Description of the task.
Restate word for word the lines of the records below, starting at the line that contains "montant maximal" and ending at the line that contains "chantier dépassant ce seuil sans", with both of those lines included and nothing else.

Records to process below:

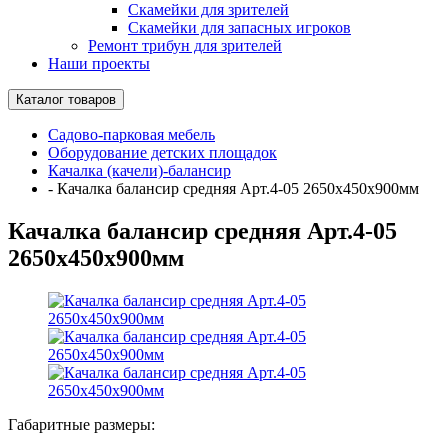
Скамейки для зрителей
Скамейки для запасных игроков
Ремонт трибун для зрителей
Наши проекты
Каталог товаров
Садово-парковая мебель
Оборудование детских площадок
Качалка (качели)-балансир
-
Качалка балансир средняя Арт.4-05 2650х450х900мм
Качалка балансир средняя Арт.4-05
2650х450х900мм
Габаритные размеры:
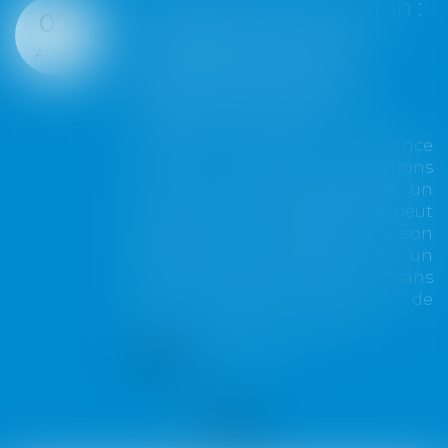
Assurance construction :
07
le dépassement du
AOÛT
montant maximal
garanti peut exclure
toute couverture
Lorsqu'un contrat d'assurance
limite sa garantie aux opérations
dont le coût n'excède pas un
certain montant, l'assuré ne peut
prétendre à la couverture de son
assureur s'il intervient sur un
chantier dépassant ce seuil sans
avoir obtenu l'extension de
garantie prévue au contrat...
Lire la suite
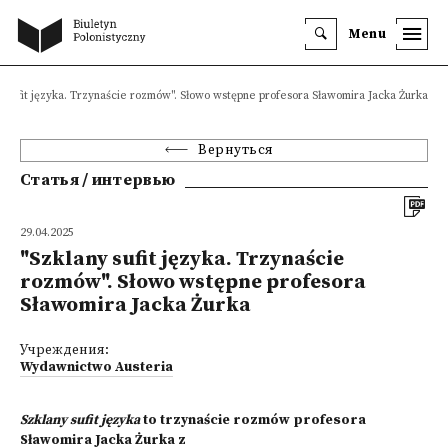
Menu
y sufit języka. Trzynaście rozmów". Słowo wstępne profesora Sławomira Jacka Żurka
Вернуться
Статья / интервью
29.04.2025
"Szklany sufit języka. Trzynaście
rozmów". Słowo wstępne profesora
Sławomira Jacka Żurka
Учреждения:
Wydawnictwo Austeria
Szklany sufit języka
to trzynaście rozmów profesora
Sławomira Jacka Żurka z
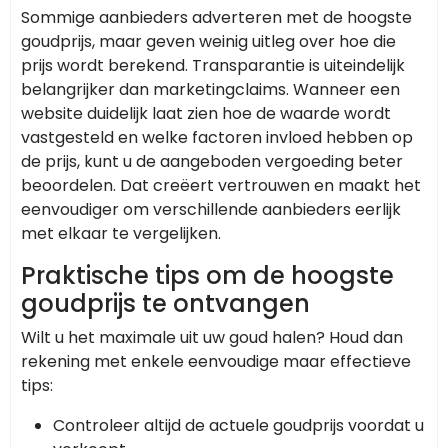
Sommige aanbieders adverteren met de hoogste
goudprijs, maar geven weinig uitleg over hoe die
prijs wordt berekend. Transparantie is uiteindelijk
belangrijker dan marketingclaims. Wanneer een
website duidelijk laat zien hoe de waarde wordt
vastgesteld en welke factoren invloed hebben op
de prijs, kunt u de aangeboden vergoeding beter
beoordelen. Dat creëert vertrouwen en maakt het
eenvoudiger om verschillende aanbieders eerlijk
met elkaar te vergelijken.
Praktische tips om de hoogste
goudprijs te ontvangen
Wilt u het maximale uit uw goud halen? Houd dan
rekening met enkele eenvoudige maar effectieve
tips:
Controleer altijd de actuele goudprijs voordat u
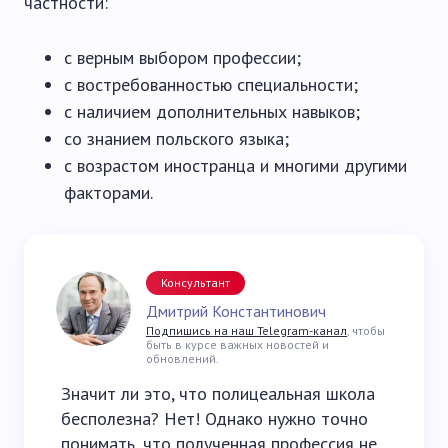
частности:
с верным выбором профессии;
с востребованностью специальности;
с наличием дополнительных навыков;
со знанием польского языка;
с возрастом иностранца и многими другими
факторами.
Консультант
Дмитрий Константинович
Подпишись на наш Telegram-канал
, чтобы
быть в курсе важных новостей и
обновлений.
Значит ли это, что полицеальная школа
бесполезна? Нет! Однако нужно точно
понимать, что полученная профессия не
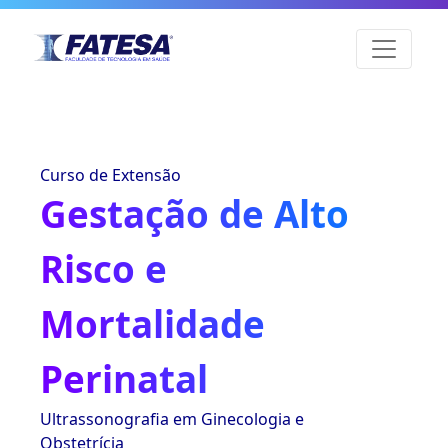
Curso de Extensão
Gestação de Alto
Risco e
Mortalidade
Perinatal
Ultrassonografia em Ginecologia e
Obstetrícia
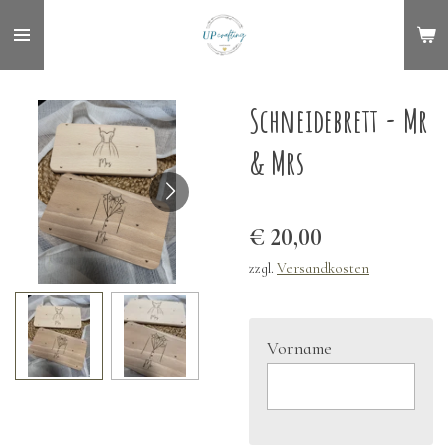
Zum
Hauptinhalt
springen
Schneidebrett - Mr
& Mrs
€ 20,00
zzgl.
Versandkosten
Vorname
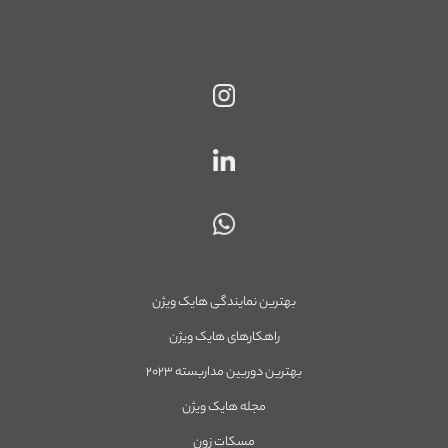
بهترین نمایندگی هایک ویژن
راهکارهای هایک ویژن
بهترین دوربین مداربسته ۲۰۲۳
مجله هایک ویژن
مسکات زون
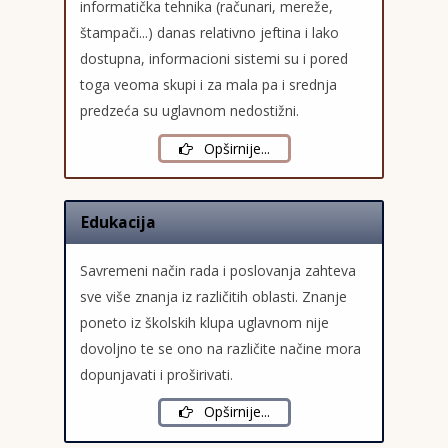
informatička tehnika (računari, mereže,
Dokumenta
Uvođenje sistema
štampači...) danas relativno jeftina i lako
menadžmenta
dostupna, informacioni sistemi su i pored
Kontakt
toga veoma skupi i za mala pa i srednja
ISO 9001:2015
predzeća su uglavnom nedostižni.
ISO 14001:2015
Opširnije...
ISO 18001:2008
ISO 22000:2005
Edukacija
ISO 27001:2013
Savremeni način rada i poslovanja zahteva
ISO 45001:2018
sve više znanja iz različitih oblasti. Znanje
ISO 50001:2018
poneto iz školskih klupa uglavnom nije
dovoljno te se ono na različite načine mora
HACCP
dopunjavati i proširivati.
IFS
Opširnije...
Održavanje sistema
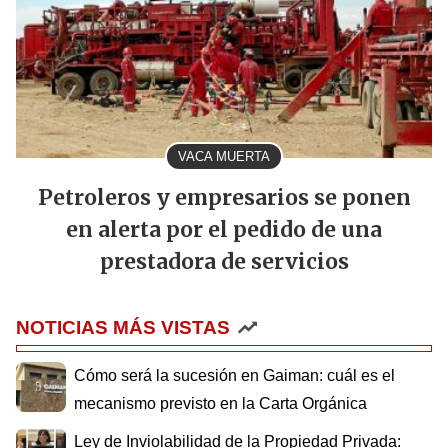
VACA MUERTA
Petroleros y empresarios se ponen
en alerta por el pedido de una
prestadora de servicios
NOTICIAS MÁS VISTAS
Cómo será la sucesión en Gaiman: cuál es el
mecanismo previsto en la Carta Orgánica
Ley de Inviolabilidad de la Propiedad Privada:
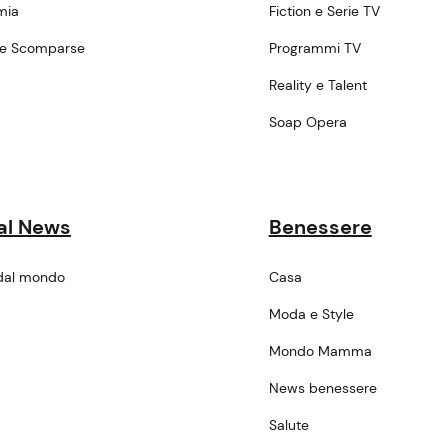
mia
Fiction e Serie TV
ne Scomparse
Programmi TV
a
Reality e Talent
Soap Opera
al News
Benessere
dal mondo
Casa
Moda e Style
Mondo Mamma
News benessere
Salute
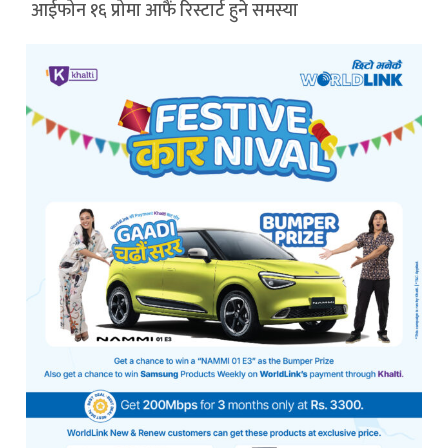
आईफोन १६ प्रोमा आफैं रिस्टार्ट हुने समस्या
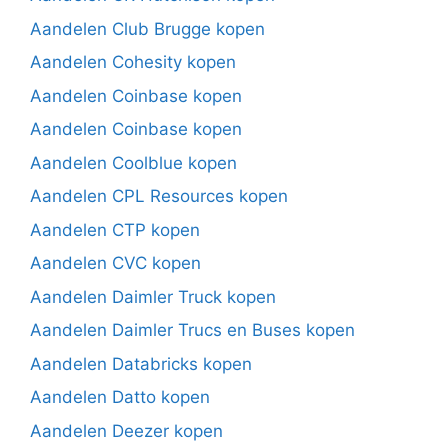
Aandelen Club Brugge kopen
Aandelen Cohesity kopen
Aandelen Coinbase kopen
Aandelen Coinbase kopen
Aandelen Coolblue kopen
Aandelen CPL Resources kopen
Aandelen CTP kopen
Aandelen CVC kopen
Aandelen Daimler Truck kopen
Aandelen Daimler Trucs en Buses kopen
Aandelen Databricks kopen
Aandelen Datto kopen
Aandelen Deezer kopen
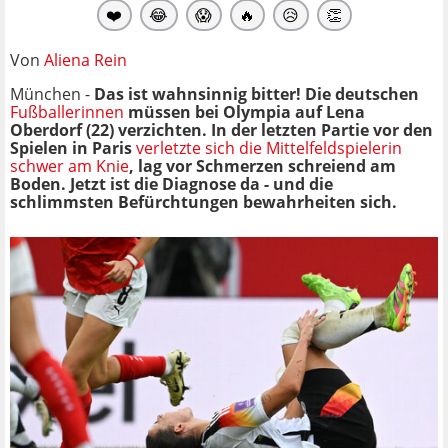
❤️
😂
😱
🔥
😥
👏
Von
Aliena Rein
München -
Das ist wahnsinnig bitter! Die deutschen
Fußballerinnen
müssen bei Olympia auf Lena
Oberdorf (22) verzichten. In der letzten Partie vor den
Spielen in Paris
verletzte sich die Mittelfeldspielerin
schwer am Knie
, lag vor Schmerzen schreiend am
Boden. Jetzt ist die Diagnose da - und die
schlimmsten Befürchtungen bewahrheiten sich.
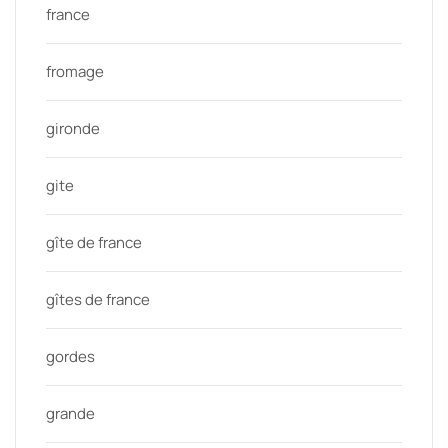
france
fromage
gironde
gite
gîte de france
gîtes de france
gordes
grande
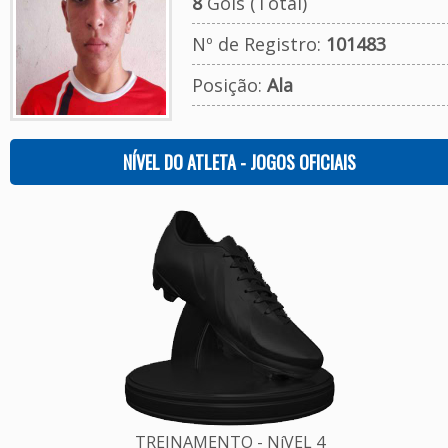
8
Gols (Total)
Nº de Registro:
101483
Posição:
Ala
NÍVEL DO ATLETA - JOGOS OFICIAIS
TREINAMENTO - NíVEL 4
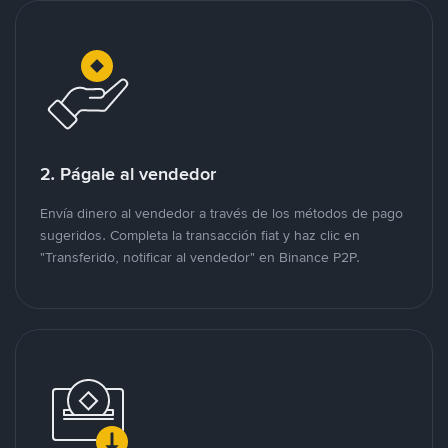
2. Págale al vendedor
Envía dinero al vendedor a través de los métodos de pago
sugeridos. Completa la transacción fiat y haz clic en
"Transferido, notificar al vendedor" en Binance P2P.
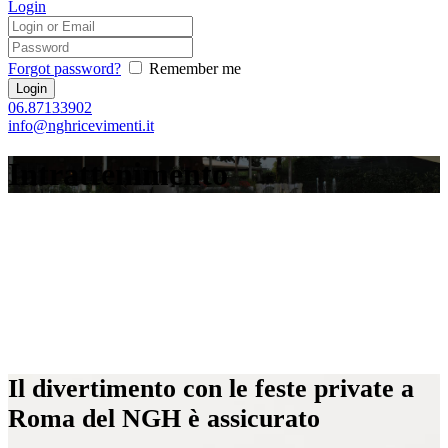
Login
Forgot password?
Remember me
06.87133902
info@nghricevimenti.it
Intrattenimento
Il divertimento con le feste private a
Roma del NGH è assicurato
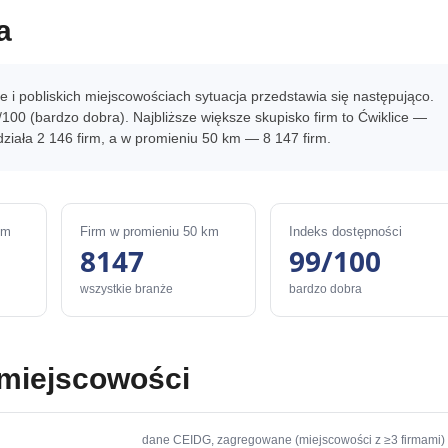
a
 i pobliskich miejscowościach sytuacja przedstawia się następująco.
100 (bardzo dobra). Najbliższe większe skupisko firm to Ćwiklice —
ziała 2 146 firm, a w promieniu 50 km — 8 147 firm.
km
Firm w promieniu 50 km
Indeks dostępności
8147
99/100
wszystkie branże
bardzo dobra
 miejscowości
dane CEIDG, zagregowane (miejscowości z ≥3 firmami)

End of Records to process.

Exercise result.
montant maximal
garanti peut exclure
toute couverture
Lorsqu'un contrat d'assurance
limite sa garantie aux opérations
dont le coût n'excède pas un
certain montant, l'assuré ne peut
prétendre à la couverture de son
assureur s'il intervient sur un
chantier dépassant ce seuil sans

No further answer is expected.